Transpl Immunol. 2007 Nov;18(2):193-197. Epub 2007 Jun 14.
Fatal disseminated toxoplasmosis in a cardiac transplantation with seropositive match for Toxoplasma: Should prophylaxis be extended?
Castagnini M, Bernazzali S, Ginanneschi C, Marchi B, Maccherini M, Tsioulpas C, Tanganelli P
Department of Human Pathology and Oncology, Section of Anatomical Pathology, University of Siena, Policlinico “Le Scotte”, via delle Scotte, 53100, Siena, Italy.
In cardiac transplant, toxoplasmosis in the immunocompromised recipient can result either from the transmission of the parasite from a seropositive donor (D+) to a seronegative recipient (R-) with the transplanted organ (more common) or from the reactivation of a pre-transplant latent infection (D-/R+ or D+/R+).
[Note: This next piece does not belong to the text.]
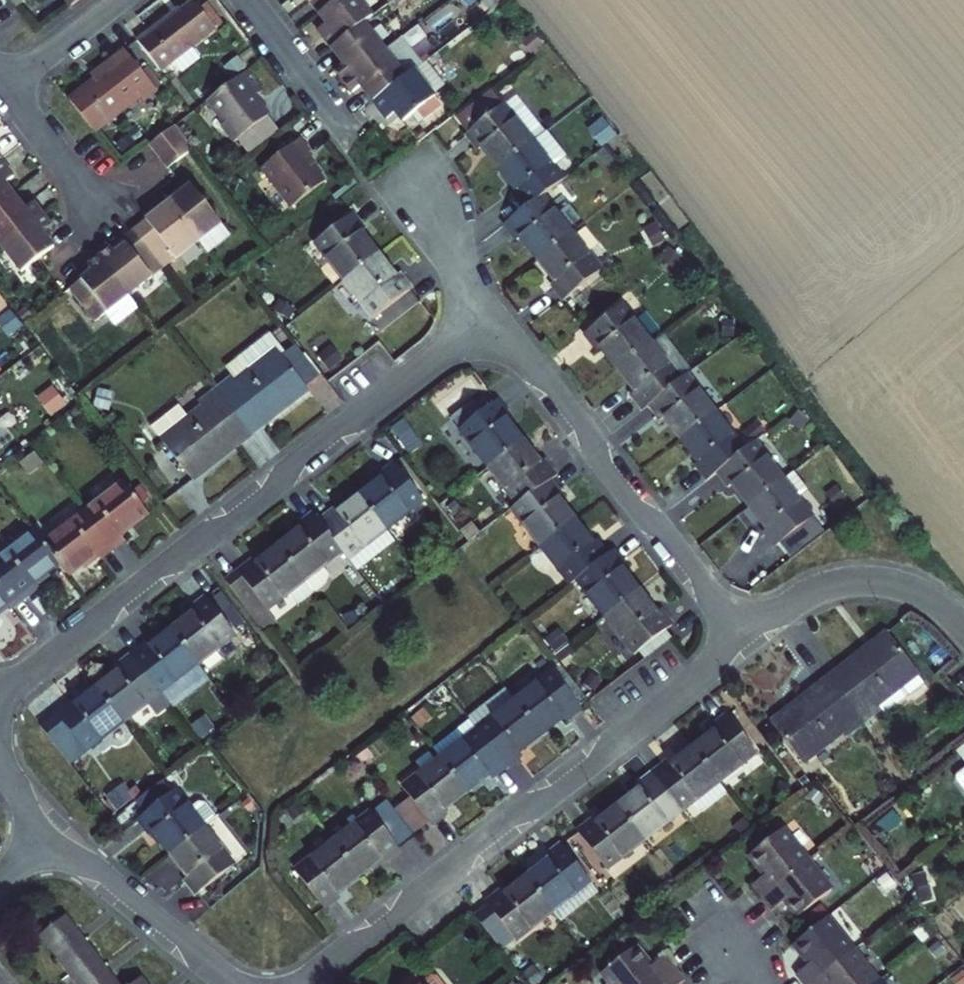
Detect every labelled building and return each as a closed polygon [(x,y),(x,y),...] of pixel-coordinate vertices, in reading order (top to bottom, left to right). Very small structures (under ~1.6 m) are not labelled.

In the immunocompromised patient, toxoplasmosis is a life-threatening disease. We report a case of disseminated toxoplasmosis following heart transplantation in a Toxoplasma seropositive recipient before transplantation (R+) (IgG 1:160, IgM negative) who received an organ from a Toxoplasma seropositive donor (D+) (IgG 1:640, IgM negative). No anti-Toxoplasma prophylactic treatment was administered. A number of complications arose in the postoperative period, as well as Enterobacter cloacae and Cytomegalovirus (CMV) (reactivation) infections, but neither serological nor histological toxoplasma recrudescence was evidenced. The patient died on post transplant day 41. Post-autopsy histological examinations revealed an unexpected diffuse toxoplasmosis (lungs, brain, heart).